At 9:50 PM, Anonymous David Pence said...

Michelle, I haven't been to your site for a long while--my loss! Wow, what a treasure trove is ghost streets part 3! Thank you.

 
At 12:15 PM, Blogger NorthStar Vintage said...

I LOVE stuff like this! I just came across a Revolutionary War soldier's grave site here in South Portland. It's in someone's front yard.

 
At 11:58 PM, Blogger Rich said...

this is a great series. the old photos are wonderful.

thanks

 
At 10:00 AM, Blogger Dogclocker said...

Great read, I love stuff like this.
A short aside though...
In the summer of 1957 Portland was used a test city for a brand of aggressive civic planning that involved "structural defense modeling" or the inclusion of defensive landscaping inherent in the urban environment. One mechanism that end up being actually designed and employed to a fully operational status (as most of it was scrapped after the Cold War as too expensive)was a GE designed "thru flux" street or "pivot hill". This explains why after dialing the right numeric series into the pay phone bank on Fore Street and then cross coding with a series of verbal commands, Tommy's Park will actually rotate and flip over to reveal a three gun battery designed to target ships off the peninsula. Not exactly a ghost street but...same idea.

 
At 9:31 PM, Blogger Michelle said...

Dogclocker-- YOU WIN!!! I always knew there was something weird about Tommy's Park... *grin*

 
At 2:56 PM, Blogger Christine said...

I found an old piece of mail that was mailed from 11 Larch St, and was getting frustrated when I could not located it on Goggle maps. Thanks for the updated information on the name change. It was where my Dad lived in 1984. When did it change?

 
At 6:27 AM, Anonymous katie317@maine.rr.com said...

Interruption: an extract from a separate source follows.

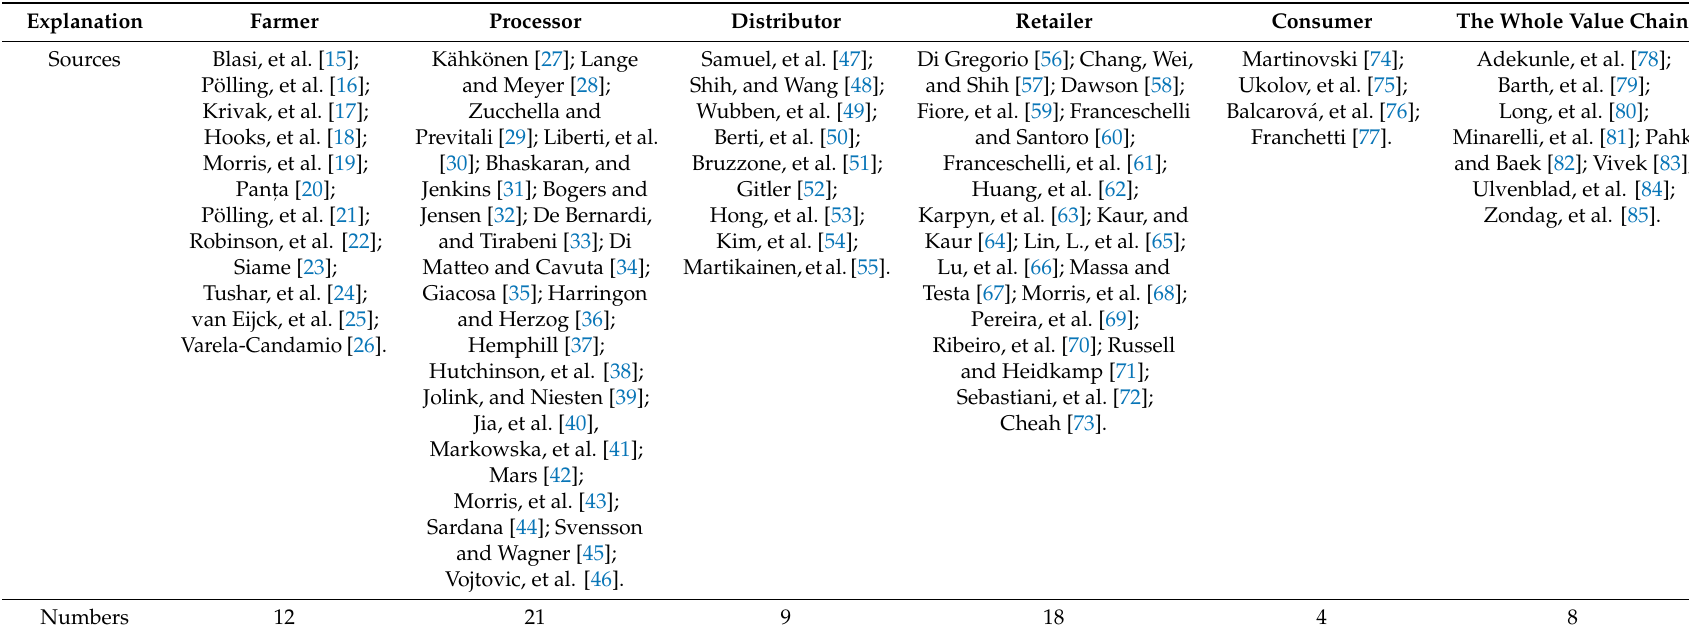
Table 1. Categorizing the reviewed articles based on their focus on the food supply chain (FSC). Explanation Farmer Processor Distributor Retailer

Thank you ..My Dad was Union President of Nissens and worked with Mr Nissen on Pensions and benefits.. later he was shipping supervisor ..Great memories we lived on North st and Dad walked to work and I went to CathedralHigh and would stop by on my way home everyone knew everyone ,Nissens was a family company do not see that today
..Thanks, Katie Cavanaugh Earley

 
At 6:01 PM, Anonymous paulec said...

first time for me. I wish i could find out how many people have visited Tommy's Park since dogclocker's post. Katie, your maiden name sounds familiar, and it is not because of the ghost high school with a different spelling. I lived on Larch St. before the name change. Christine, I believe my parents and yours were friends. Can't remember their last name but we were neighbors, and the previous owners' children would have recognized Larch St. To the point. Back in the '60's it was common to find children playing games in the street. One such came which we played, (his would have included the Romasco's and sometimes even their father) was volleyball. We had the specially regged for Nissen's. It ran from my house (now belonging to one of the Romasco daughters across the street to the telephone at the corner of the Romasco property. If a car came by, two slip knots would release the bottom of the net which we would hold above the car. If a truck (as often happened) came by, we would release the whole net from the telephone pole. It would drop to the ground so that the truck could drive through.